→ Brief:
Answer from the remainder problem that follows:
(a) In Case a, what value of d + g is obtained?
(b) What verdict does the explanation reach about Statement 1?
(c) Under Statement 2, which two values must c and f take?

→ Provided passage:
◆ ◆ ◆ ◆ ◆ ◆ ◆

Given: b, c, d, e, f and g are different positive integers. When b is divided by c, the remainder is d. When e is divided by f, the remainder is g.

Target question: What is the value of d+g?

Statement 1: b + e = 16
There are several cases that satisfy statement 1. Here are two:
Case a: b = 5, c = 2, d = 1, e = 11, f = 4 and g = 3. In this case, the answer to the target question is d + g = 1 + 3 = 4
Case b: b = 5, c = 2, d = 1, e = 11, f = 7 and g = 4. In this case, the answer to the target question is d + g = 1 + 4 = 5
Since we cannot answer the target question with certainty, statement 1 is NOT SUFFICIENT

Statement 2: c + f = 6
If c + f = 6, then it MUST be the case that one value (c or f) is 4 and the other value is 2.
How do we know this?
Well, c and f can't both equal 3, since all 6 values are DIFFERENT
Also, neither value can be 0, since we're told all 6 values are POSITIVE
And, the numbers cannot be 1 and 5, because if we divide by 1, we get a remainder of 0, and we're told all 6 values are POSITIVE.
So, the two values must be 2 and 4.

◆ ◆ ◆ ◆ ◆ ◆ ◆

→ Material supplied:
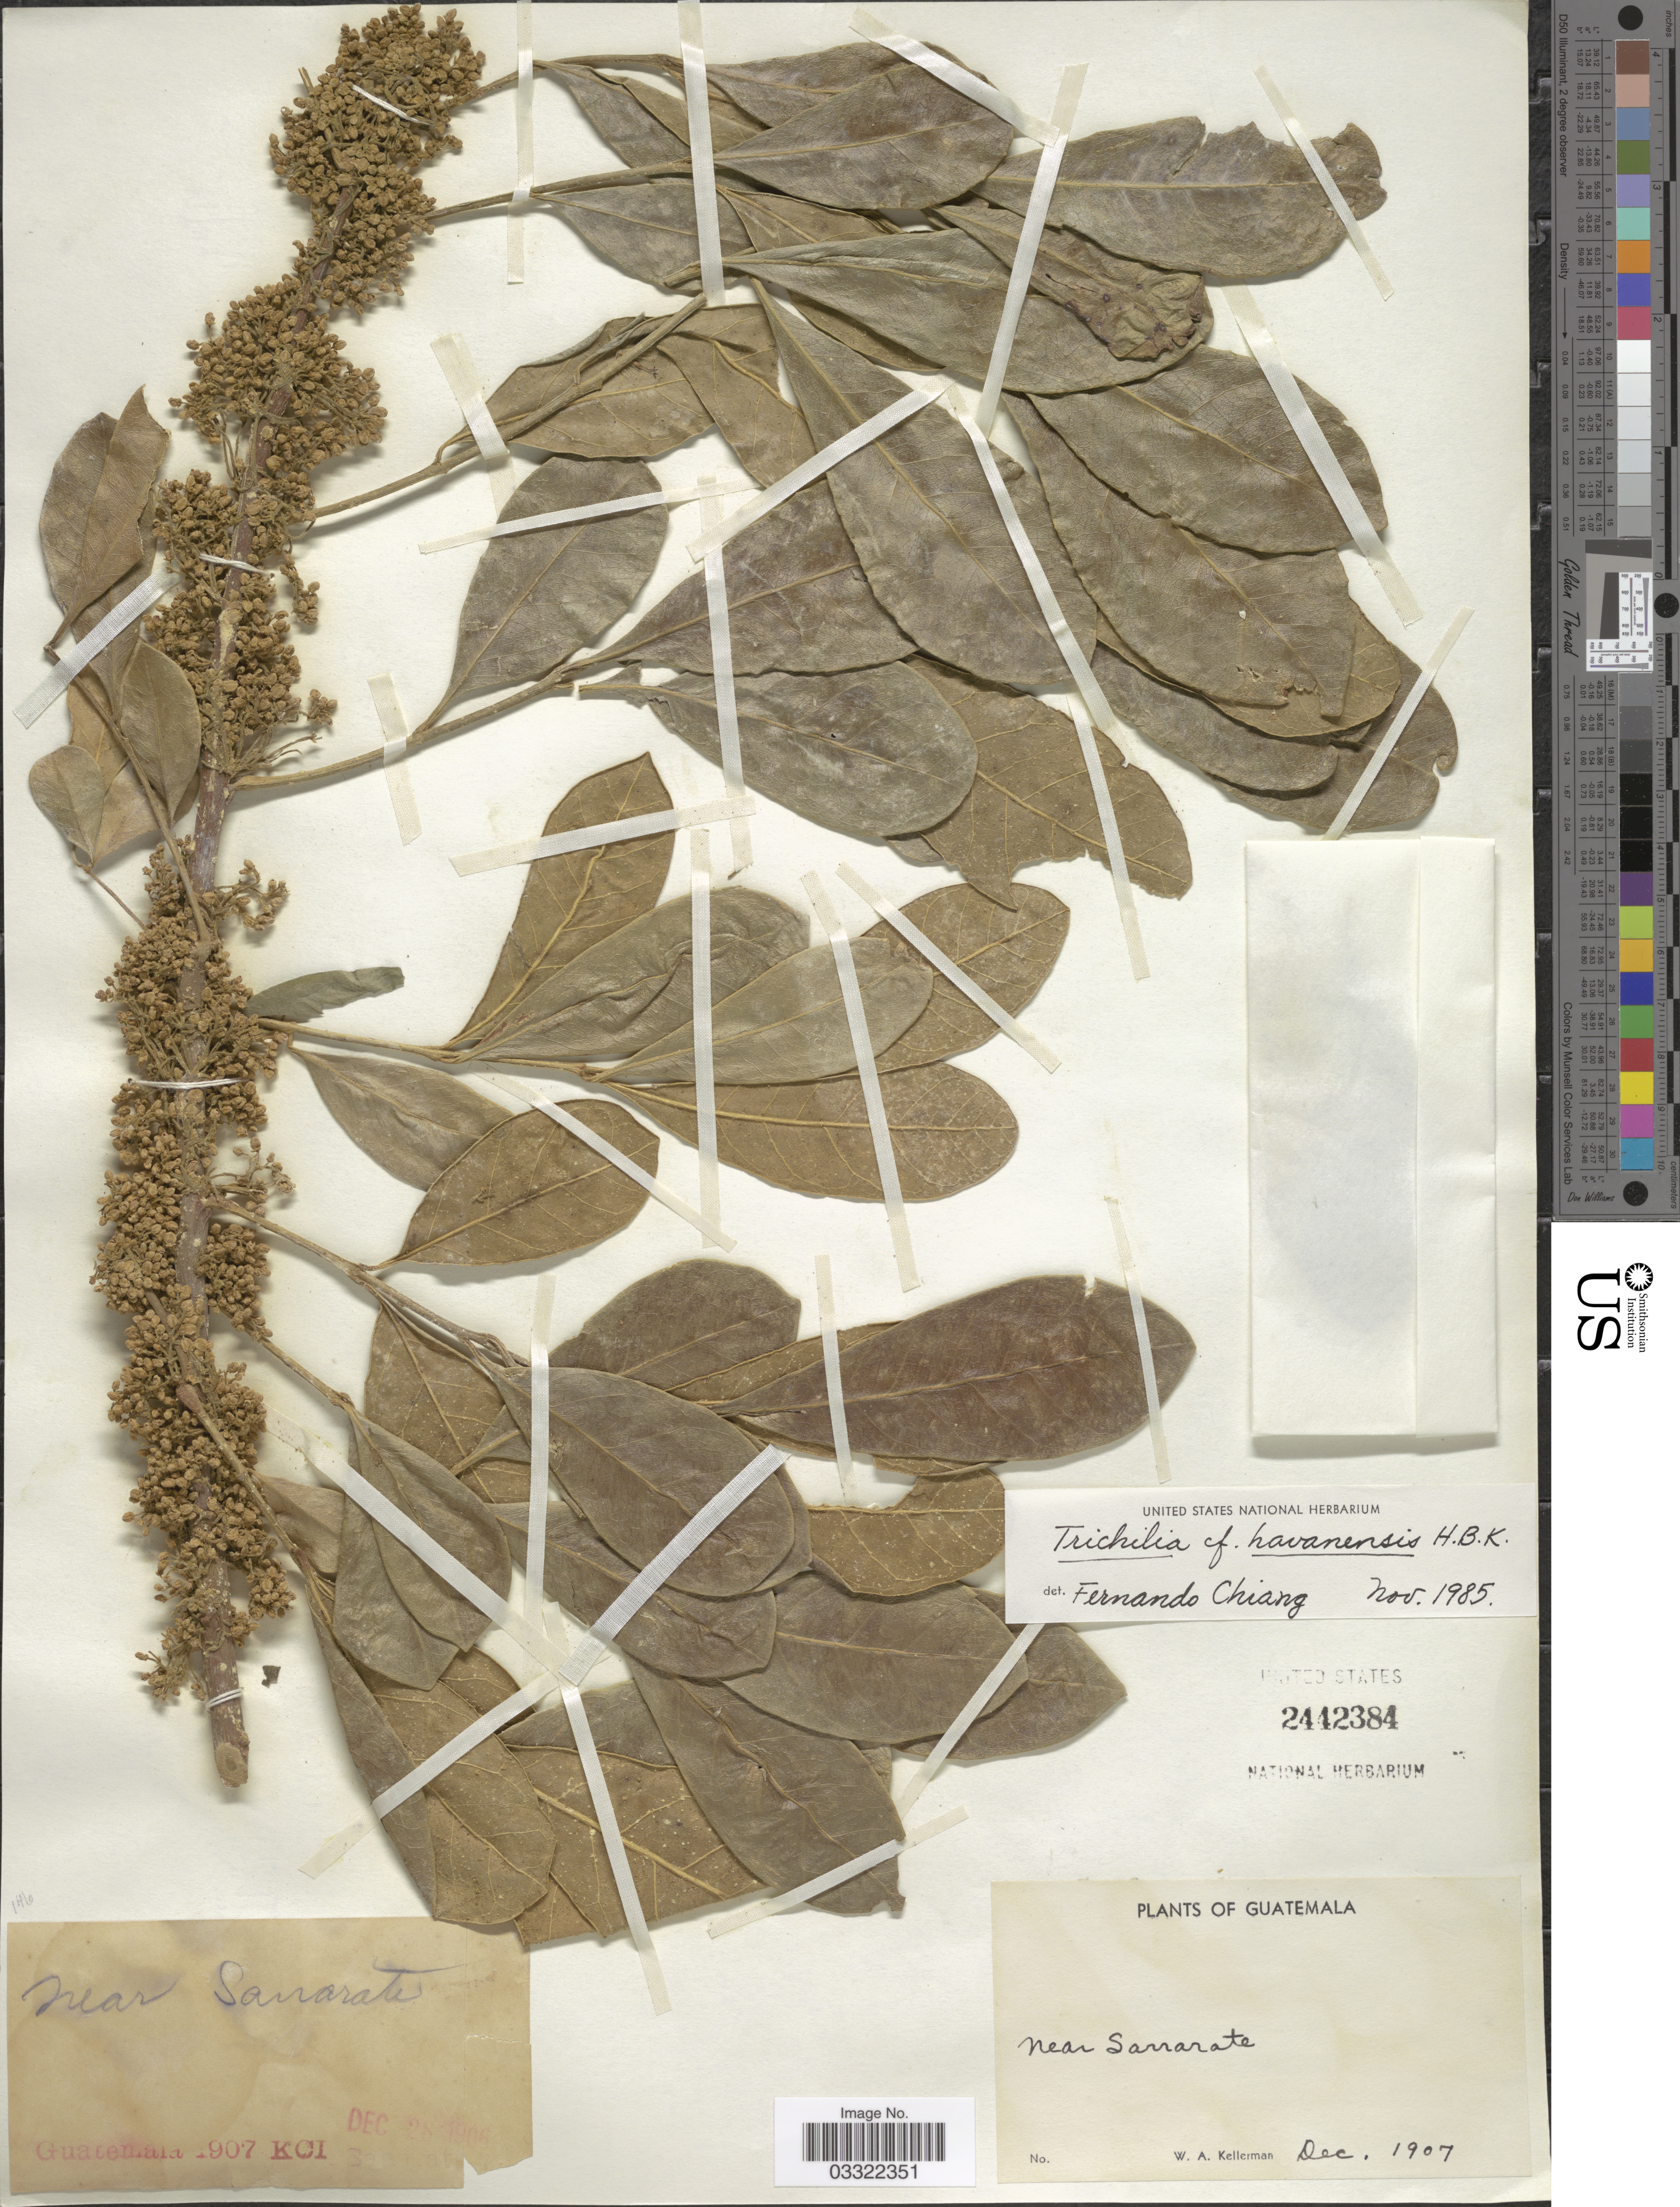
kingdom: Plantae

◆ ◆ ◆ ◆ ◆ ◆ ◆

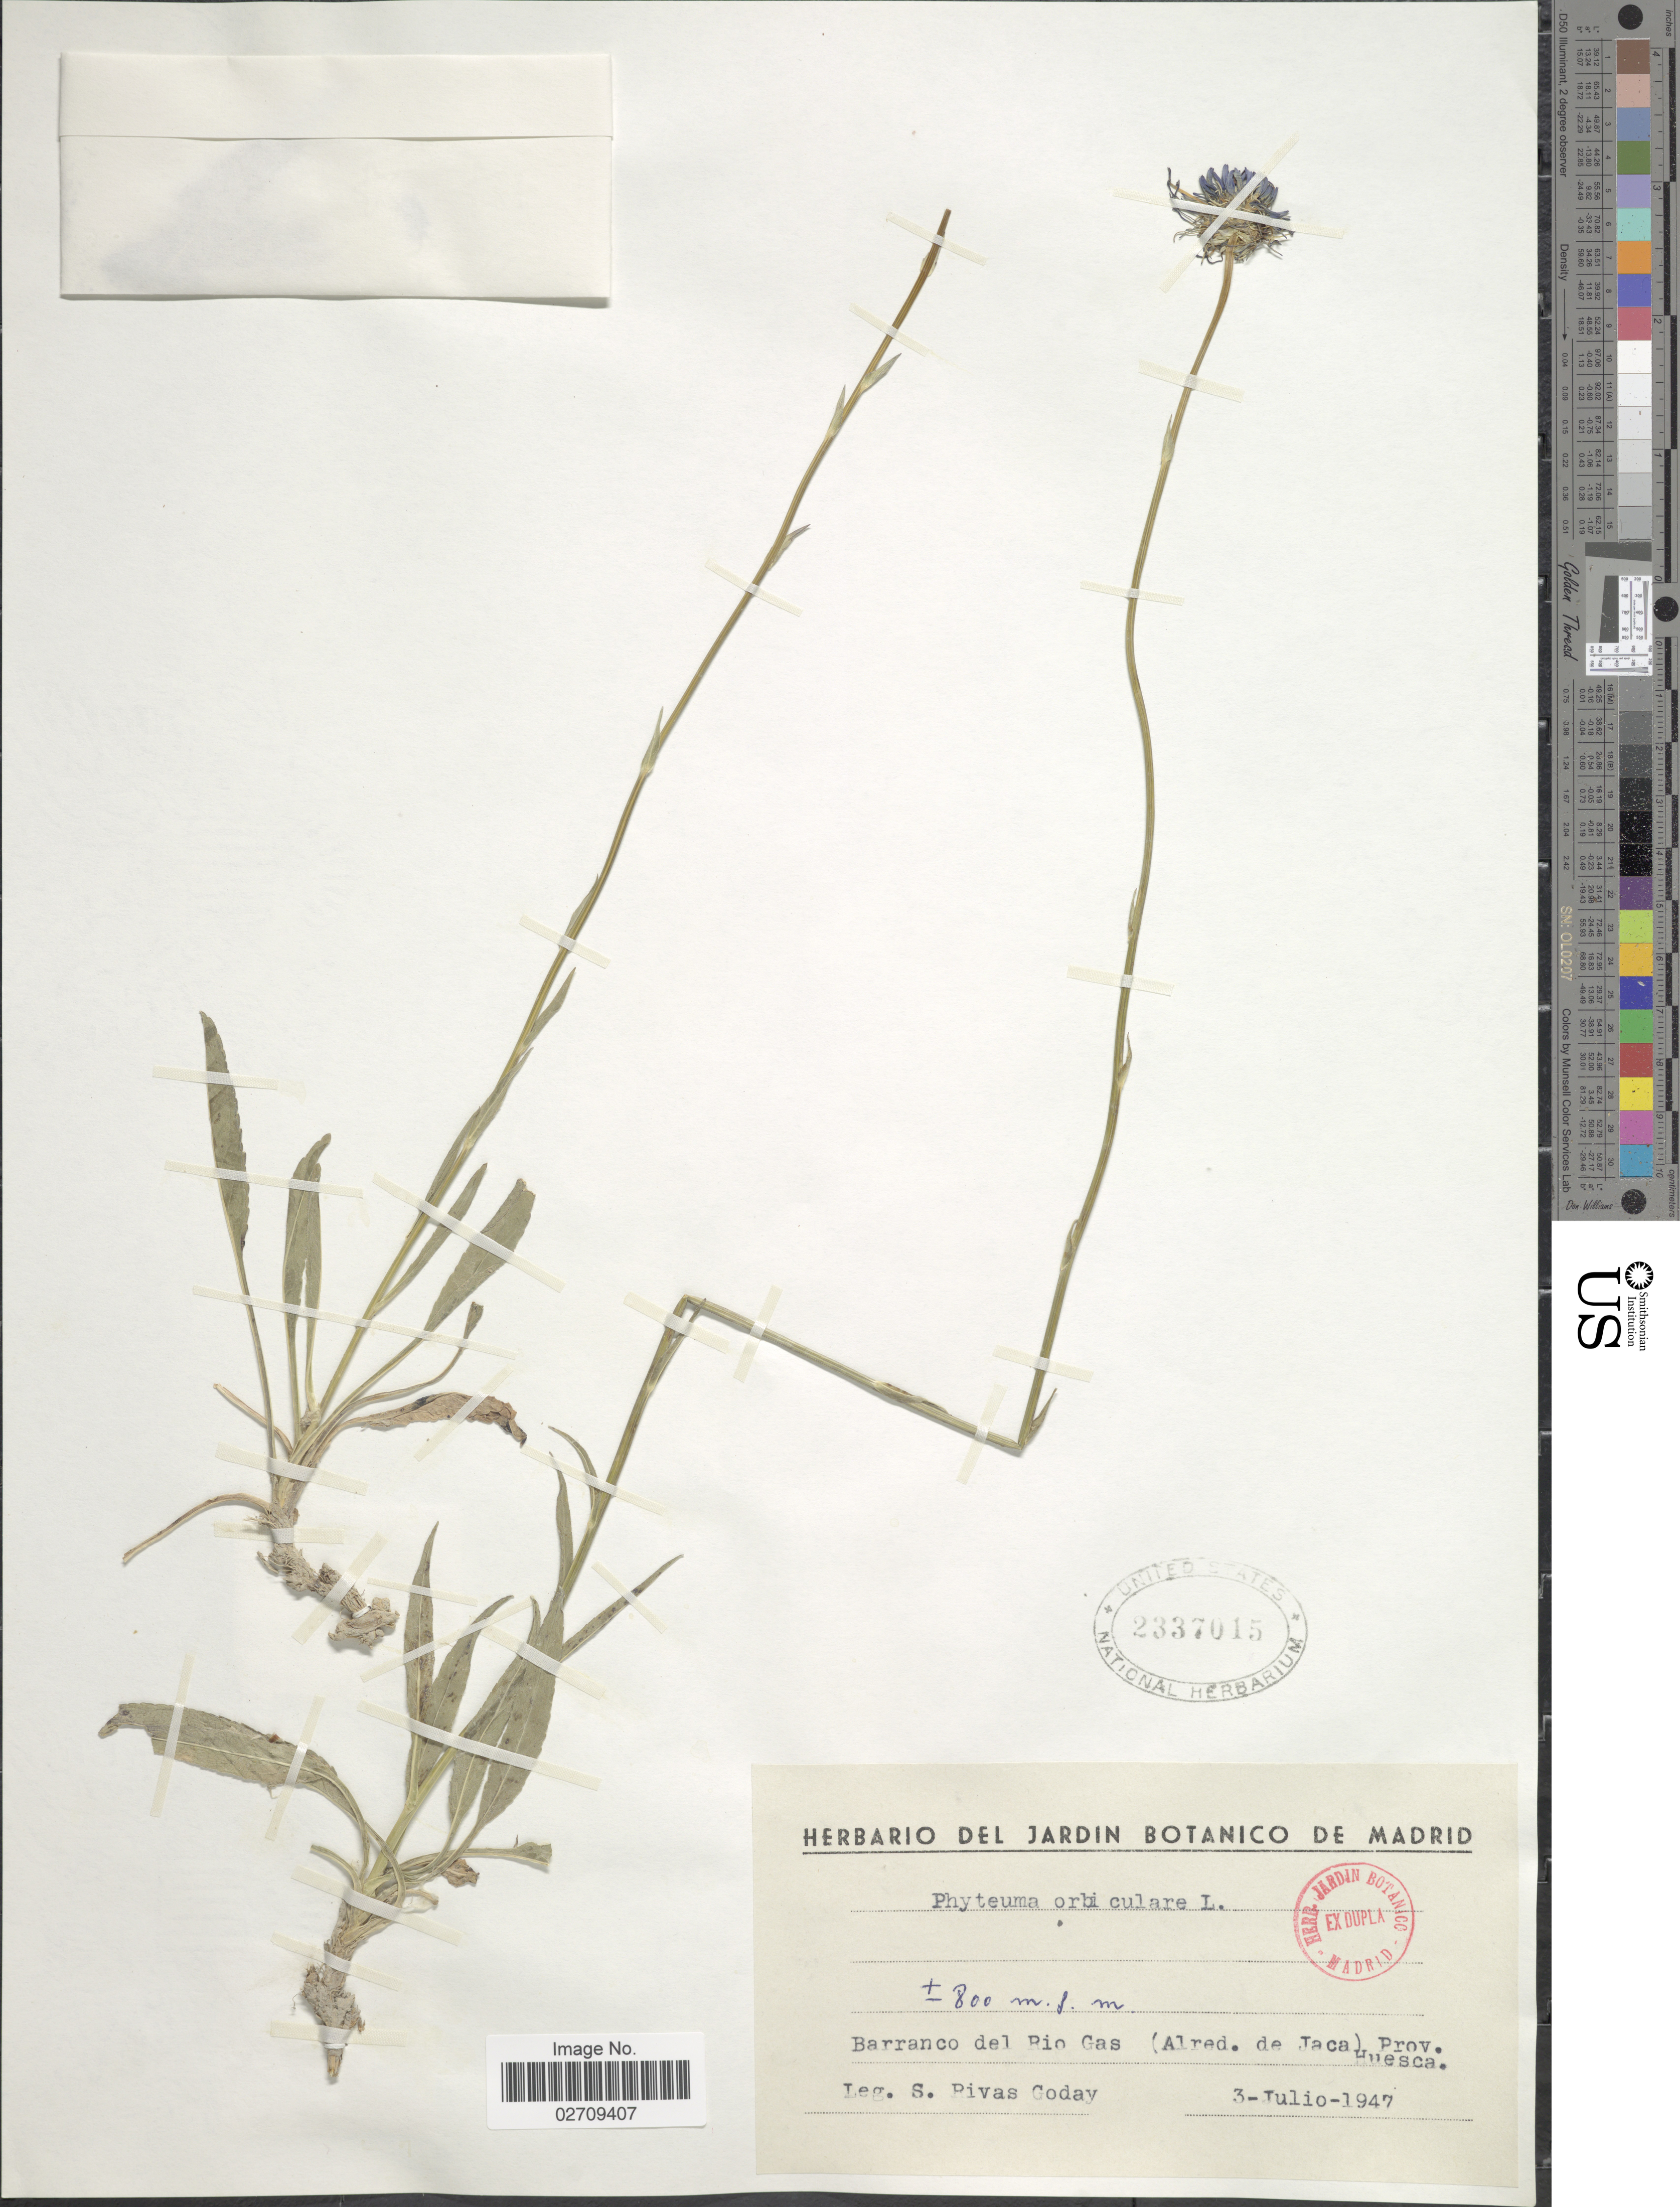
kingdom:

◆ ◆ ◆ ◆ ◆ ◆ ◆

→ Finished answer:
(a) 4
(b) Statement 1 is not sufficient.
(c) 2 and 4